Tampilan dan Perkara Talent Scouting Pemimpin Politik
Foto di atas dari sobekan koran lama yang caption sudah tak utuh. Foto menampilkan Dwi Tunggal Sukarno Hatta menghadiri upacara Dies Natalis Universitas Indonesia di Fakultas Tehnik UI di Bandung yang krmudian jadi ITB. Tahun diprakira 1951-56.
Dalam foto tampak gesture berbeda antara dua tokoh berhadapan dengan wanita panitia penyammbut. Bung Hatta merunduk tersenyum tipis. BK tersenyum lebar seraya mata menatap panitia penyambut.

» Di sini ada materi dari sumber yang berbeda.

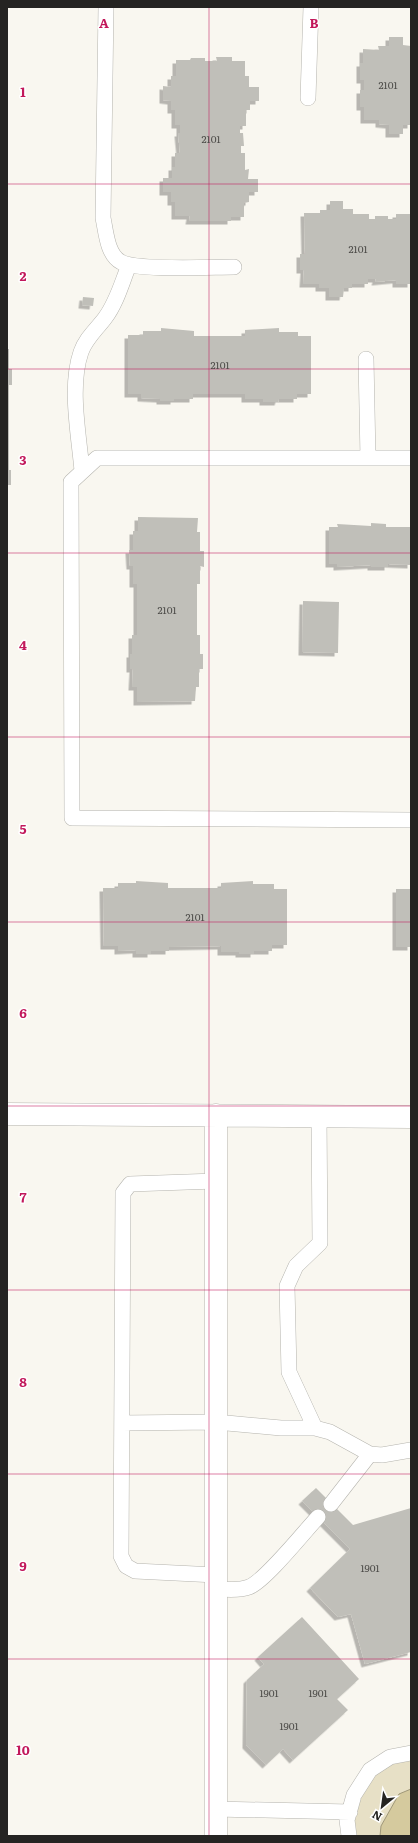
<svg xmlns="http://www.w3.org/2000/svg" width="418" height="1843" viewBox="0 0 418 1843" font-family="Literata,serif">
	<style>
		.green { fill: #e7e0c6 }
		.water { fill: #d5ca9e; stroke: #a09879 }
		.building { fill: #c0bfb9; filter: url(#shadow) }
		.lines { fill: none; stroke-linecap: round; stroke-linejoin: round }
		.service-casing { stroke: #b5b4ae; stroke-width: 16 }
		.minor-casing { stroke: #b5b4ae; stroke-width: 23 }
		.service { stroke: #fff; stroke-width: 15 }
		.minor { stroke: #fff; stroke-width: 22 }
		.grid { fill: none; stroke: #c2185b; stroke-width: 1; stroke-opacity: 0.55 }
		.labels { text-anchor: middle; stroke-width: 3; stroke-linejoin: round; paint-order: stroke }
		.number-label { font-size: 10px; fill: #4c4b48 }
		.grid-label { font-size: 13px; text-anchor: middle; font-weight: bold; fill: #c2185b; stroke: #fff; stroke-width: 3; stroke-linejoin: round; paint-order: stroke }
	</style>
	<defs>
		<filter id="shadow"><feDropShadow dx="-3.5" dy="3.5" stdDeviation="0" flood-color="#0004"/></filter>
	</defs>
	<rect width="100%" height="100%" fill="#f9f7f0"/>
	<!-- green -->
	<path class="green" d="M411,1753v83h-62l5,-41 16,-25z"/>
	<!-- water -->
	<path class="water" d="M411,1789v47h-31l1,-10 18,-32z"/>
	<!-- building -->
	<path class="building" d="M389,37h14v8l8,1v79h-8v9h-14v-9l-10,-1v-4h-15v-13h-4v-17h4v-10h-4v-17h3v-14l16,1 -1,-4h11z
		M216,57h16v4h13v15h4v11h10v14h-9v9h-4v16h-6v7h3l1,13h-3v7h4v17l4,-1 -1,10h10v13h-9v10l-5,1v14h-13v4h-42l1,-5h-15v-14h-4v-10h-8v-14h9v-11h3v-14h5l-2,-20h2v-8h-5v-15h-4v-9l-8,-1v-14l8,1v-11h5v-16h14l1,-2h14v3h12z
		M330,201h13v8h10v5h16v5h6v-3h13v3h8v-5h15v70h-15v-4l-21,2 1,-3h-8v5h-16v4h-8l-1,9h-14v-9h-10v-4h-16l1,-14h-4v-16h5l-1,-41h16v-3h10z
		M83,297l11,1 -1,8 -11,-1z
		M161,328l33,3v5h51v-6l34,-2v4h19v4h13v58h-14v5h-18l-1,3h-15v-3h-18v-5h-52v5h-19v2h-14v-2l-19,-1v-4h-13v-59h15v-4h18z
		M7,349h2v20h3v16h-3v85h2v15h-4z
		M138,517l60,1 -1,14h3v19h4v16l-4,-1v18h-3v51h3v19h3v15h-4v18h-3l-1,14 -58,1v-15h-5l1,-18h-3v-15h2v-19h5v-51h-4v-18h-3l-1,-16h4v-19h5z
		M371,523l15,1v3h25v38l-23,-1v3h-17v-2l-34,2v-3h-8v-37h9l-1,-3 34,2z
		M303,601l36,1 -1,51 -36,-1z
		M136,881l32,2v5h53v-5l32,-2v3h21v5h13v56h-15v6h-18v3h-15v-2h-18v-6l-52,1v4h-18v3h-15v-4l-18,1v-5h-14l-1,-58h15v-5h18z
		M396,889h15v58h-15z
		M316,1488l37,37 58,-17v144l-46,12 -14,-50 -13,3 -28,-29 40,-39 -48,-48z
		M302,1617l57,62 -22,20 11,11 -55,50 -10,-11 -17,16 -20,-20 1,-65 17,-16 -6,-7z"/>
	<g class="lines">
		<!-- service casing -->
		<g class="service-casing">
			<path id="service" d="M106,7l-3,211c3,13 4,37 18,44 17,9 90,5 113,5
				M308,98l3,-91
				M366,359l2,99
				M411,458h-314l-26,24 1,336 339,2
				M82,471c-3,-36 -13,-84 -1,-119 5,-14 15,-22 24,-34 12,-16 17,-36 24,-53
				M216,1181l-86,3 -7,9 -2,363 5,10 9,5 81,4
				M122,1423l94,-1 65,6h34l15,4 40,22 12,1 29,-5
				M315,1428l-26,-56 -2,-86 9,-20 24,-23 -1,-127
				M331,1504l39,-50
				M216,1589c11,0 23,2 33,-2 16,-6 55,-55 69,-70
				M216,1809l134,3
				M349,1836l-2,-16 7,-25 16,-25 20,-13 21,-4"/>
		</g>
		<!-- minor casing -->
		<g class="minor-casing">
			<path id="minor" d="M7,1114l404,3
				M216,1115v721"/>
		</g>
		<!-- service -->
		<use href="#service" class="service"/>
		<!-- minor -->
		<use href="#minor" class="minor"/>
	</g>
	<!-- grid -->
	<path class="grid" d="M209,7v1829M7,184h404M7,369h404M7,553h404M7,737h404M7,922h404M7,1106h404M7,1290h404M7,1474h404M7,1659h404"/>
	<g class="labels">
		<!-- number labels -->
		<g class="number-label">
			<text x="388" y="89">2101</text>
			<text x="211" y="143">2101</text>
			<text x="358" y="253">2101</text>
			<text x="220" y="369">2101</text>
			<text x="167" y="614">2101</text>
			<text x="195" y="921">2101</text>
			<text x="370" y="1572">1901</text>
			<text x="269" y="1697">1901</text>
			<text x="318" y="1697">1901</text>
			<text x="289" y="1730">1901</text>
		</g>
	</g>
	<g class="grid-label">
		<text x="104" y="28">A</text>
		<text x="314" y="28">B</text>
		<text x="23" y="97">1</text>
		<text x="23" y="281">2</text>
		<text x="23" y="465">3</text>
		<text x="23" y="650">4</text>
		<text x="23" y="834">5</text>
		<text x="23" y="1018">6</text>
		<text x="23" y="1202">7</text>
		<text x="23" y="1387">8</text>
		<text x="23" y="1571">9</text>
		<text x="23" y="1755">10</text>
	</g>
	<!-- border -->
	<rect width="418" height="1843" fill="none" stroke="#252422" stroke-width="16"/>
	<!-- north arrow -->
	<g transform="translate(382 1807) rotate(209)" stroke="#ffffff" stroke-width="3" paint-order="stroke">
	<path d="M0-3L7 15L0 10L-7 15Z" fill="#252422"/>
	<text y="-6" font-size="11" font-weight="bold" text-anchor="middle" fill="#252422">N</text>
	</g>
</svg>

Gesture kedua tokoh natural. Bukan acting.
Presiden Ho Chi Min atau Paman Ho pernah ke Indonesia sekitar tahun 1955-58. Ia berhadir di DPR yang masih di gedung Kemenkeu sekarang. Ia dipersila ke pentas pimpinan yang ternyata kualitas kursi pimpinan dan anggota berbeda. Paman Ho menolak kursi salon dan minta kursi rotan untuk anggota.

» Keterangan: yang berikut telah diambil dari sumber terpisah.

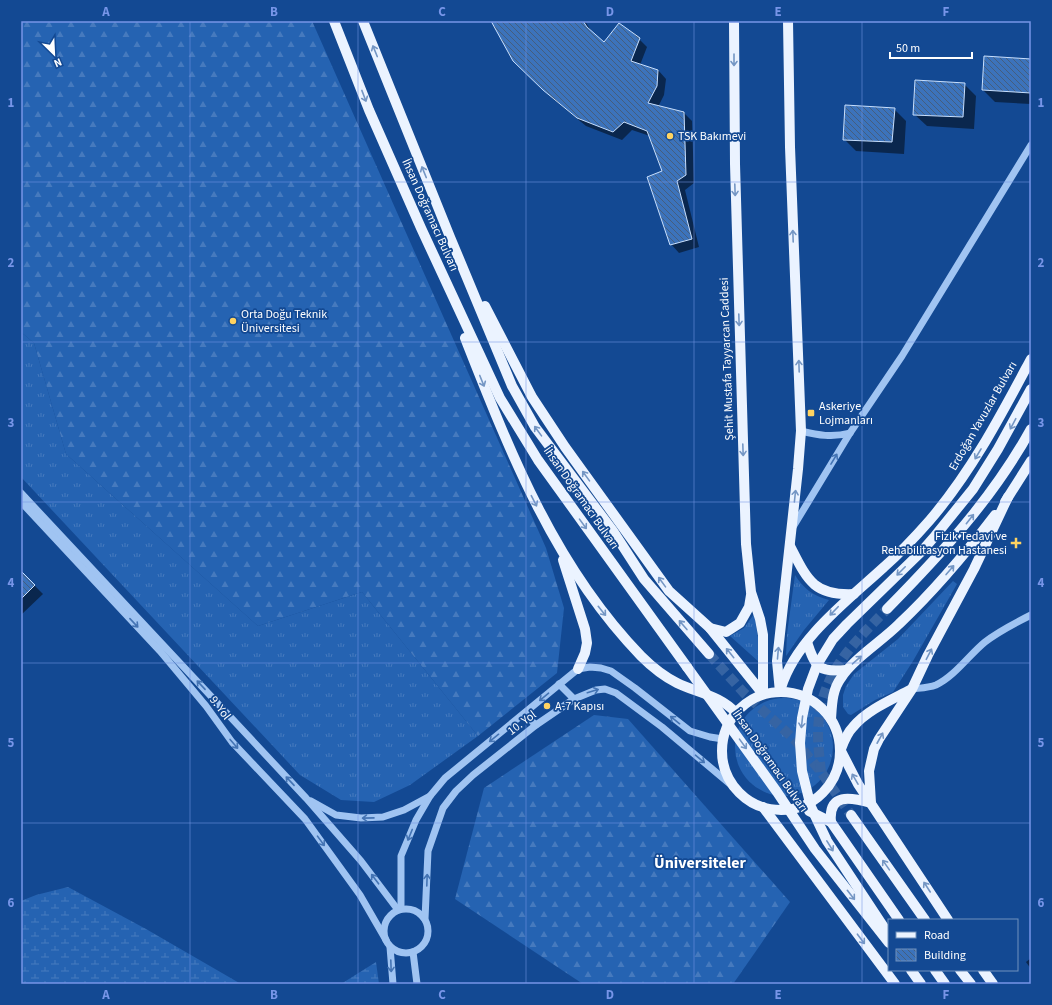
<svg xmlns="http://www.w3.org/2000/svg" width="1052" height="1005" viewBox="0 0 1052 1005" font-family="'Source Sans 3',sans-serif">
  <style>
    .grass { fill: url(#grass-tufts) }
    .forest { fill: url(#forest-firs) }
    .wetland { fill: url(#wetland-marsh) }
    .shadow { fill: #0007 }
    .building { fill: url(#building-back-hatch); stroke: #c8dffd }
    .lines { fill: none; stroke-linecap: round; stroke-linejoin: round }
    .major-tunnel { stroke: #3664a3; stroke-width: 10; stroke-dasharray: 10 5; stroke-linecap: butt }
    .minor { stroke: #a0c4f2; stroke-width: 7 }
    .major { stroke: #ebf3ff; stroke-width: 10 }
    .major-bridge { stroke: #ebf3ff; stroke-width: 10 }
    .oneway { stroke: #7496c4 }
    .oneway2 { stroke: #4474b4 }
    .grid { fill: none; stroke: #7795e8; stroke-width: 1; stroke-opacity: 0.55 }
    .poi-dot { fill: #ffd361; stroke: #134993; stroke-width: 1.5 }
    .labels { text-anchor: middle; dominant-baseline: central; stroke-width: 3.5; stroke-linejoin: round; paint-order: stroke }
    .poi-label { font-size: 12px; fill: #fff; stroke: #134993; text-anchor: start }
    .street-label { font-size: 12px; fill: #fff; stroke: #134993 }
    .district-label { font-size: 16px; font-weight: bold; fill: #fff; stroke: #134993 }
    .neatline { fill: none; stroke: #7795e8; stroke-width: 1.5 }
    .grid-label { font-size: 13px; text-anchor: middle; font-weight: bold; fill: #7795e8 }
  </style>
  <defs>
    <pattern id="grass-tufts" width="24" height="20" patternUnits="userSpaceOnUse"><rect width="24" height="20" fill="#2563b2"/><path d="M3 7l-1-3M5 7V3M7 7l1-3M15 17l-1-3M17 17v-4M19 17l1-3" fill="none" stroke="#467abe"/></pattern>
    <pattern id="forest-firs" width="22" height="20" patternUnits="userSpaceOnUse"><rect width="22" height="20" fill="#2563b2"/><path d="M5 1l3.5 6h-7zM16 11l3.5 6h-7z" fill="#467abe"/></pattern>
    <pattern id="wetland-marsh" width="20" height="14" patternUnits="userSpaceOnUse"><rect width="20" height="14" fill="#2563b2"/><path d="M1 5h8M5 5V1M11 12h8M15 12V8" fill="none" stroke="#467abe"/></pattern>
    <pattern id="building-back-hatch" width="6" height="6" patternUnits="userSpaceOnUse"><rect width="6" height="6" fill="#3c73bb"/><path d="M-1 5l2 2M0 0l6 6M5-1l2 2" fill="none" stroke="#455e7e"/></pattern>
  </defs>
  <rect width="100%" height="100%" fill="#134993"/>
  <g class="grass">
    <polygon points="21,332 34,343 66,454 258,626 362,592 478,736 410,785 374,802 341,800 300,775 21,477"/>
    <path d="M795 575C803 588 813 596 829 600L804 630 786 656 787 634Z"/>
    <polygon points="953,581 957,584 913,661 897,686 893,692 875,700 851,715 848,714 843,707 843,695 846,686 854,674 898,639"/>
    <polygon points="754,614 759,643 759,662 730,636 744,628"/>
    <circle cx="784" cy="747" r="49"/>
  </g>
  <g class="forest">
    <polygon points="21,21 312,21 546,548 564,608 557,673 478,736 362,592 258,626 66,454 34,343 21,332"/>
    <polygon points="594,715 628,719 790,902 733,984 583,984 455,899 484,788"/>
  </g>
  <g class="wetland">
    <polygon points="68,887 146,929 241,984 21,984 21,901 36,895"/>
    <polygon points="376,962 379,984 341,984"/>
  </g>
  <g class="shadow">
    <polygon points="492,21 585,21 593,34 604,44 639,39 647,47 640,65 658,70 666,79 664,95 658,107 684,113 692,121 694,183 685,190 699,247 679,253 671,244 663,171 650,136 632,130 622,140 586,126 552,98 514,61"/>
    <polygon points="1031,60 1031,104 995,102 983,90"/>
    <polygon points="964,84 976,96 974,129 927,126 914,114"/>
    <polygon points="894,109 906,121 904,154 856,151 844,139"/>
    <polygon points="21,572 43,594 21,615"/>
    <polygon points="1031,958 1031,969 1026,962"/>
  </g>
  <g class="building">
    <polygon points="491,21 583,21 587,27 604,42 619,23 640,38 631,61 658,70 657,86 648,103 684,112 686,175 677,181 692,239 670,245 647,177 662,171 647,131 624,122 613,132 577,118 543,90 513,61"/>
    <polygon points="984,56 1031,59 1031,93 982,90"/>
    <polygon points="915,80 965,83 963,117 913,115"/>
    <polygon points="845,105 895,108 892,142 843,140"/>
    <polygon points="21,571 35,585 21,599"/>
  </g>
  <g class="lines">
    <g class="major-tunnel">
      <polyline points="709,654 744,693 795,740 821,772 851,815"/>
      <path d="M821 772C820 760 818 748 818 735 818 677 849 648 887 609"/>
    </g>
    <g class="minor">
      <path d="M801 431C818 435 832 438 850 433"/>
      <polyline points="21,493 306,798 361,861 398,910"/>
      <polyline points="21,502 160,651 206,706 232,742 305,819 360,895 386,940"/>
      <polyline points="793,527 850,433 902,356 1031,145"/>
      <polyline points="559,684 574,699"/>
      <path d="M912 689C920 688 928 688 936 685 954 677 970 654 985 642 999 631 1015 623 1031 615"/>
      <polyline points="524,714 536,725"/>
      <polyline points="311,801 336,815 361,818 383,817 404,810 430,796"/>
      <circle cx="406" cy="931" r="22"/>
      <polyline points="401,909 401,856 416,820 430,796 445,778 578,669 590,667 601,668 611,671 635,688 690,731 710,737 723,739"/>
      <polyline points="425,919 428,851 443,808 456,791 473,775 536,725 574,699 596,690 605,689 616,693 662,727 736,789"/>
      <polyline points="390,947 393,984"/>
      <polyline points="413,952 417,984"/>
    </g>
    <g class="major">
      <polyline points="334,21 369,110 421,228 500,398 538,460 687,667"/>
      <polyline points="363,21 450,237 512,386 535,427 613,531 644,579 709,654"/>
      <polyline points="734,21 735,164 746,544 751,592 760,619 763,635 763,694"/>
      <polyline points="485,306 532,397 565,447 669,591 710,628 726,632 740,623 749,607 751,595"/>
      <path d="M465 338C510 452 554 566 641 656 651 666 665 677 677 683 697 693 720 695 736 713"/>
      <polyline points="1005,502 1031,461"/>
      <path d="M790 546C807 579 813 596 854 594"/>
      <polyline points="563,560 585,629 587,643 585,653 578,669"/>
      <path d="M887 609C942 553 993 498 1031 429"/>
      <polyline points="710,628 763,694"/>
      <path d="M807 642C815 667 819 673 846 670"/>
      <path d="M781 688C796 639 847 601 884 567 900 553 916 536 930 520 972 471 1001 415 1031 359"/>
      <polyline points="780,692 777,661 798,469 801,431 790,147 788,21"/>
      <circle cx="781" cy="751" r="59"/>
      <path d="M831 719C832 705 832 690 841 678 853 659 882 641 899 624 934 591 966 553 995 515"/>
      <path d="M841 749C844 741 847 733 853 727 867 710 891 700 910 690"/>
      <polyline points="841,751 858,784 948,920"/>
      <polyline points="763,807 895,984"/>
      <polyline points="809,811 831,822 899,920"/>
      <polyline points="851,815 925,920"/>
      <path d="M831 822C828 793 850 797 871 803L869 771 874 749 879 739 912 689 928 655 974 569 1008 497"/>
      <polyline points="911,970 921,984"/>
      <polyline points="935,970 945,984"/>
      <polyline points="960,970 971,984"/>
      <polyline points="983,970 993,984"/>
    </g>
    <g class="major-bridge">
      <polyline points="687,667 777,792 815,849 889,943"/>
      <polyline points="889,935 827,841 811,807 802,771 800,743 802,718 808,689 817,665 833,639 847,624 921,552 935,536 973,489 998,449 1031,389"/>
    </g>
  </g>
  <defs><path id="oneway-shaft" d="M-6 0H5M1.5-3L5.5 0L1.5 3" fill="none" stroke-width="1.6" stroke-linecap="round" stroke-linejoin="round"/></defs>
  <g class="oneway">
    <use href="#oneway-shaft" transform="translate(375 51) rotate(-112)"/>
    <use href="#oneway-shaft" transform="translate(734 60) rotate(90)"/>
    <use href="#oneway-shaft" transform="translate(364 96) rotate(69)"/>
    <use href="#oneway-shaft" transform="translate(424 172) rotate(-112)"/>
    <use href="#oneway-shaft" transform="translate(735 190) rotate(88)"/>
    <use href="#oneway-shaft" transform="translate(793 236) rotate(-92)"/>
    <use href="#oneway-shaft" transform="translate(739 320) rotate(88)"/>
    <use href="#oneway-shaft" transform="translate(799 366) rotate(-92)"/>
    <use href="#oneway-shaft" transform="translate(482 381) rotate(68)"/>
    <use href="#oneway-shaft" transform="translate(1013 424) rotate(118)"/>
    <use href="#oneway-shaft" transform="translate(538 431) rotate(-126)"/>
    <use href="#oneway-shaft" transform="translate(743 450) rotate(88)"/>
    <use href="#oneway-shaft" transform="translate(978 454) rotate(121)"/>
    <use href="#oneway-shaft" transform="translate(586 476) rotate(-126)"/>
    <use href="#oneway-shaft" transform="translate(795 496) rotate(-84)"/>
    <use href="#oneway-shaft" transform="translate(534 501) rotate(63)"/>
    <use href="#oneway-shaft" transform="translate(970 519) rotate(-52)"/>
    <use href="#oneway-shaft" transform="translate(583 524) rotate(54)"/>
    <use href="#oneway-shaft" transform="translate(950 570) rotate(-49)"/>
    <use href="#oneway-shaft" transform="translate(901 571) rotate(135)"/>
    <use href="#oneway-shaft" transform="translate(662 582) rotate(-126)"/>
    <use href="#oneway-shaft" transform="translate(602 611) rotate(51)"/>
    <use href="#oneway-shaft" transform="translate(834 611) rotate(134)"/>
    <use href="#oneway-shaft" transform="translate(683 625) rotate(-131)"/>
    <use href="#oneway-shaft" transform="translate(730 653) rotate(-129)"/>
    <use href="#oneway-shaft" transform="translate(778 653) rotate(-85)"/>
    <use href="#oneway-shaft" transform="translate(929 654) rotate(-63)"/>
    <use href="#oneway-shaft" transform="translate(857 660) rotate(-41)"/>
    <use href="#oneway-shaft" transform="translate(802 722) rotate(96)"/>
    <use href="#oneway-shaft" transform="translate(880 738) rotate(-61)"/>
    <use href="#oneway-shaft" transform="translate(743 744) rotate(54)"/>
    <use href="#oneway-shaft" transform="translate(855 779) rotate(-120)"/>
    <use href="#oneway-shaft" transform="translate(830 846) rotate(58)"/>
    <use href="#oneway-shaft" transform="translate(886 865) rotate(-125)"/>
    <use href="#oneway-shaft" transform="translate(927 887) rotate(-123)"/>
    <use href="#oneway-shaft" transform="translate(851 895) rotate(52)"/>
    <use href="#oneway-shaft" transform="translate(861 939) rotate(53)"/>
  </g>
  <g class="oneway2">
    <use href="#oneway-shaft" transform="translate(834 459) rotate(-59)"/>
    <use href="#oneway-shaft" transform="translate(134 623) rotate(47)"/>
    <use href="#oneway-shaft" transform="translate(201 685) rotate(-133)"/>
    <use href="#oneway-shaft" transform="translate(593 691) rotate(-17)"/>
    <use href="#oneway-shaft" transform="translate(544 697) rotate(140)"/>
    <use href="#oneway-shaft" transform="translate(675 720) rotate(-141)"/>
    <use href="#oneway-shaft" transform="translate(494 738) rotate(141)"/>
    <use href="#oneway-shaft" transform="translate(234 744) rotate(49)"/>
    <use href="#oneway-shaft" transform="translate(700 759) rotate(40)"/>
    <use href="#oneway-shaft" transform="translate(290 781) rotate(-133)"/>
    <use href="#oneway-shaft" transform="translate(368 818) rotate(179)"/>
    <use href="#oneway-shaft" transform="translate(410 835) rotate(112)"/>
    <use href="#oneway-shaft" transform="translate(321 841) rotate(54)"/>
    <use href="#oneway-shaft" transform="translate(375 879) rotate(-127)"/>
    <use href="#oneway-shaft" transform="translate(427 880) rotate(-88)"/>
    <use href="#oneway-shaft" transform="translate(391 966) rotate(88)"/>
  </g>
  <path class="grid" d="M190 21V984M358 21V984M526 21V984M694 21V984M862 21V984M21 182H1031M21 342H1031M21 502H1031M21 663H1031M21 823H1031"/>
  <g class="poi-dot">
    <circle cx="670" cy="136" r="4"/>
    <circle cx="233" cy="321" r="4"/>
    <rect x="807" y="409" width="8" height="8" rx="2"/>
    <path d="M1014 537h4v4h4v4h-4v4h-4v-4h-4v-4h4z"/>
    <circle cx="547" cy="706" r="4"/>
  </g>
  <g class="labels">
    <g class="poi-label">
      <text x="678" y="136">TSK Bakımevi</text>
      <text x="241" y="314">Orta Doğu Teknik<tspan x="241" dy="14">Üniversitesi</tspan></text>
      <text x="819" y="406">Askeriye<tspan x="819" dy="14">Lojmanları</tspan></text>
      <text x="1007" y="536" text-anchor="end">Fizik Tedavi ve<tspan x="1007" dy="14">Rehabilitasyon Hastanesi</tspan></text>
      <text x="555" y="706">A-7 Kapısı</text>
    </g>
    <g class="street-label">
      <text transform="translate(430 215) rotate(66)">İhsan Doğramacı Bulvarı</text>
      <text transform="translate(727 359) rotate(-92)">Şehit Mustafa Tayyarcan Caddesi</text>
      <text transform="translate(983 416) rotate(-60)">Erdoğan Yavuzlar Bulvarı</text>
      <text transform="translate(581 498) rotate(55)">İhsan Doğramacı Bulvarı</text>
      <text transform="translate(220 708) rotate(53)">9. Yol</text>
      <text transform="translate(522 723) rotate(-37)">10. Yol</text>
      <text transform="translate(770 761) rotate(55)">İhsan Doğramacı Bulvarı</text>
    </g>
    <g class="district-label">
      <text x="700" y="863">Üniversiteler</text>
    </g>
  </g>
  <rect width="1052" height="1005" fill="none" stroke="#134993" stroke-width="44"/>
  <rect x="888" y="919" width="130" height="52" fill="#134993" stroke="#7192be"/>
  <rect x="896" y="932" width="20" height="6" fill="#ebf3ff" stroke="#7192be"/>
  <text x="924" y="939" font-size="12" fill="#ffffff">Road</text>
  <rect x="896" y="949" width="20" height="12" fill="url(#building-back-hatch)" stroke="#7192be"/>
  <text x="924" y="959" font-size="12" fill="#ffffff">Building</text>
  <g transform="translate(54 54) rotate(156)" stroke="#134993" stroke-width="3" paint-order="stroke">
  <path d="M0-3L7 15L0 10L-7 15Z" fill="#ffffff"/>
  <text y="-6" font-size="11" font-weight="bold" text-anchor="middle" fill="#ffffff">N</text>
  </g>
  <path d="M890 52v6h82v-6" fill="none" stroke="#ffffff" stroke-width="2"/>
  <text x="896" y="52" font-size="12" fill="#ffffff" stroke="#134993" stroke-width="3" paint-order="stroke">50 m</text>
  <rect x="22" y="22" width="1008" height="961" class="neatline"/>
  <g class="grid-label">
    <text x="106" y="16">A</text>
    <text x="274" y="16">B</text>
    <text x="442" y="16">C</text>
    <text x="610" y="16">D</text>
    <text x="778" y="16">E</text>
    <text x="946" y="16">F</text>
    <text x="11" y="107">1</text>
    <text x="1041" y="107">1</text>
    <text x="11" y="267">2</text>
    <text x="1041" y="267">2</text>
    <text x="11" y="427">3</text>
    <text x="1041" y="427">3</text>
    <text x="11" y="587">4</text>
    <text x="1041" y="587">4</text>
    <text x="11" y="747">5</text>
    <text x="1041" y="747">5</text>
    <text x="11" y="907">6</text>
    <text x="1041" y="907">6</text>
    <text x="106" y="999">A</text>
    <text x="274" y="999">B</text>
    <text x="442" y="999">C</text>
    <text x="610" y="999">D</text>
    <text x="778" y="999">E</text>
    <text x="946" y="999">F</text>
  </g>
</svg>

Paman Ho acting? Tebar pesona untuk sedot popularitas agar tiga periode?
Itu bukan tipe Paman Ho.
Pemimpin politik harus cerdas dan menguasai bahasa asing. Pak Harto tahu bahasa Belanda juga Inggris, tapi beliau memilih menggunakan penerjemah. Memaksakan diri berbahasa asing dengan pronounciation buruk mestinya malu dengan diri sendiri.
Di pentas Internasional pemimpin politik harus dapat menunjukan kecerdasannya. Apalagi di 'dining table', omomgan tentang karya Shakespeare bisa saja ada yang melontarkan.
Masa' parameter pemimpin politik bisa nyemplung ke kali.
Karena itu perubahan politik tidak sekedar mau ganti orang. Sebelum mendapatkan Ali Sadikin sebagai calon Gubernur DKI, Bung Karno membentuk tim kecil pimpinan Dr Jo Leimena untuk talent scouting.
Sarana untuk membangun leadership a.l olahraga. Di Jakarta hampir sirna ruang terbuka untuk olahraga sepakbola. Organisasi Pramuka sangat bermanfaat, tapi popularitasnya memudar.
Intelectual gymnastic harus dilatih sejak sekolah menengah, termasuk ketrampilan debat.
Perubahan itu tidak mudah tapi jangan dihindarkan sebagai kewajiban sejarah.
*** Penulis: Ridwan Saidi, Politisi Senior, budayawan Betawi, dan sejarawan.